TASKS TO CARRY OUT |
1/ In the WPLoadTester glossary below, shorten the paragraph that begins "An interaction a user has with the web application" into a brief bulleted list that keeps its main facts.
2/ Using the WPLoadTester glossary below, answer these questions:
(a) What other name does the glossary give for a business case?
(b) In what two modes does WPLoadTester run?
(c) How many controllers can run on a network per license key?
3/ Carry on the WPLoadTester glossary below from its last sentence, adding further entries in the same format.

PASSAGE SHOWN |
****

Glossary
- Business Case
- An interaction a user has with the web application that has meaning in a business context. Could be as simple as viewing a single page, or as complicated as performing an entire transaction. In WPLoadTester this represents a series of HTTP transactions repeated by virtual users during a test. Also known as a test case.
- Cache
- The browser keeps a copy of recently requested resources so it doesn't have to ask the server again. This is what makes a graphics-heavy site — with the same menu bars and icons on every page — feel fast after the first load.
- Controller
- WPLoadTester runs in two modes: as the controller or as an engine. The controller is the GUI that records, edits, and executes tests. Only one controller can run on a network per license key.
- A small piece of text (typically under 1 KB) the web server asks the browser to store. The browser sends it back on every subsequent request to that server. The most common method of session tracking.

****

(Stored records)
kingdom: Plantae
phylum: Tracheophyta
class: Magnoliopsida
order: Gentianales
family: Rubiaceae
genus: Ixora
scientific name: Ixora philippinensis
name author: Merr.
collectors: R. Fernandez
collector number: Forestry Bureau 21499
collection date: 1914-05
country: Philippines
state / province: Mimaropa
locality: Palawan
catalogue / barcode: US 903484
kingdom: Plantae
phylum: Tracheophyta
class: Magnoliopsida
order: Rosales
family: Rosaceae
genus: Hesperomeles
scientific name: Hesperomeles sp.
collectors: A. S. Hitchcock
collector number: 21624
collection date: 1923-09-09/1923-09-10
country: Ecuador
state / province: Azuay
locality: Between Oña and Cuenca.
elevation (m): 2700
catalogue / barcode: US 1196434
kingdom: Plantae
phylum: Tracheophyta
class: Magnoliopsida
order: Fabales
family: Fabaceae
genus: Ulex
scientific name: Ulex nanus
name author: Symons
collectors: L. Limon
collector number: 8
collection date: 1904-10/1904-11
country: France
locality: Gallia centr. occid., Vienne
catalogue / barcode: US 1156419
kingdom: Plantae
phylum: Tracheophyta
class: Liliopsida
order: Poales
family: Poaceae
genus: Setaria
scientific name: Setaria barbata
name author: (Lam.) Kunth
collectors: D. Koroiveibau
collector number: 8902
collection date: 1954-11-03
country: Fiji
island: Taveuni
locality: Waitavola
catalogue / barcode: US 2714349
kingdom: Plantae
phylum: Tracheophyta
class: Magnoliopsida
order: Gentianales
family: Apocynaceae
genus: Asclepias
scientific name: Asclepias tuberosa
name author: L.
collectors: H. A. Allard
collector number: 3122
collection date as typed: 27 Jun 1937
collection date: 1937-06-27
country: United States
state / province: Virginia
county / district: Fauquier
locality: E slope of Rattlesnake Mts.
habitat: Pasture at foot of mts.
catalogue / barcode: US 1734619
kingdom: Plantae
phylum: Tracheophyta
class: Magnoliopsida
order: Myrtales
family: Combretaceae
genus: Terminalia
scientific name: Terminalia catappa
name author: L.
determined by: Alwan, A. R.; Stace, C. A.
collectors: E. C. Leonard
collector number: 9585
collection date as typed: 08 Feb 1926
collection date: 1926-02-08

****

ANSWERS TO THE PROBLEMS |
1/
- A user's interaction with the web application that has meaning in a business context.
- It can range from viewing a single page to performing an entire transaction.
- In WPLoadTester, it is a series of HTTP transactions that virtual users repeat during a test.
- It is also called a test case.

2/
(a) A test case.
(b) As the controller or as an engine.
(c) One.

3/
- Delay Time
- Time between receipt of one URL and the request of the next. WPLoadTester records this while capturing a business case and uses it to accurately simulate user behavior during a test. Between a page and its first image, delay time is browser processing. Between the last image and the next page, it represents the user reading and deciding what to do next — that interval is called think time.
- Engine
- WPLoadTester can run as the controller or as an engine. In engine mode it presents a console interface and listens for commands from a controller, generating virtual users on demand. Many engines can serve one controller to generate massive load.
- FTP (File Transfer Protocol)
- A network protocol for sending and receiving files. FTP runs on top of TCP/IP.
- HTTP (HyperText Transfer Protocol)
- The protocol between web browsers and web servers for transferring pages and associated files. The language of the World Wide Web. HTTP runs on top of TCP/IP.
- HTTP Transaction
- A request from the browser to the server and the corresponding response, both over HTTP. This round trip lets the browser ask for a URL and get a response. It may include data the browser sends (form fields, uploaded files) and content the server returns (page, image, etc.).
- Host
- A computer connected to a TCP/IP network, including the Internet. Each host has a unique IP address.
- IP (Internet Protocol)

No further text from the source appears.